*Assigned task*:
Could you set down exactly the lines in the records below between the line holding "Босоножки на каблуке" and the line holding "Зимние ботинки", inclusive?

*Data extracts*:
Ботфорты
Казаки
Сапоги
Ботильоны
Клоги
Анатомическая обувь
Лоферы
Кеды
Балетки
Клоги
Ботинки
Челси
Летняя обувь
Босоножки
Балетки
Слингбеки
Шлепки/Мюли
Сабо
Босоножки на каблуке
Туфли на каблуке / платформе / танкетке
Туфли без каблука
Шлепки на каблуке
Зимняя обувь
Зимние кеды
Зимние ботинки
==
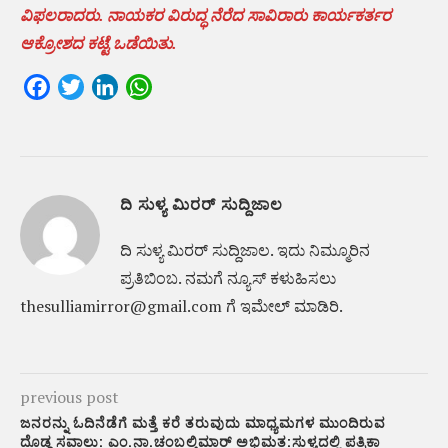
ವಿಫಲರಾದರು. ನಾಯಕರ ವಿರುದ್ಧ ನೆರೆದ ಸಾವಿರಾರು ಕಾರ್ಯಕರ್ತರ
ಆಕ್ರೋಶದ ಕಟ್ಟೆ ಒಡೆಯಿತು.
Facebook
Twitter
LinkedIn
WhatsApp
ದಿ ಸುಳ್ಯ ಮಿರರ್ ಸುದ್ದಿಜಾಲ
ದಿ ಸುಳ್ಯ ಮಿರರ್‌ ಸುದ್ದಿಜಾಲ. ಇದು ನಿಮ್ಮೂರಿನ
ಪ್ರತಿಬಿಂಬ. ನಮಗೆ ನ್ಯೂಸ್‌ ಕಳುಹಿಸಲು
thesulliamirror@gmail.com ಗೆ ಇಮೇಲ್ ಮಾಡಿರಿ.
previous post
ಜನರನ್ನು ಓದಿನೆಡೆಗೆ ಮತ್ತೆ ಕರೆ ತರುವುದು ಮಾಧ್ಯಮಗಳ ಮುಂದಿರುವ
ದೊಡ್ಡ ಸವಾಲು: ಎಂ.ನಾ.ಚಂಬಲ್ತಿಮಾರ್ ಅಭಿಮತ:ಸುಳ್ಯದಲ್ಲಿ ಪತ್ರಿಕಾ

*Solution to this task*:
Босоножки на каблуке
Туфли на каблуке / платформе / танкетке
Туфли без каблука
Шлепки на каблуке
Зимняя обувь
Зимние кеды
Зимние ботинки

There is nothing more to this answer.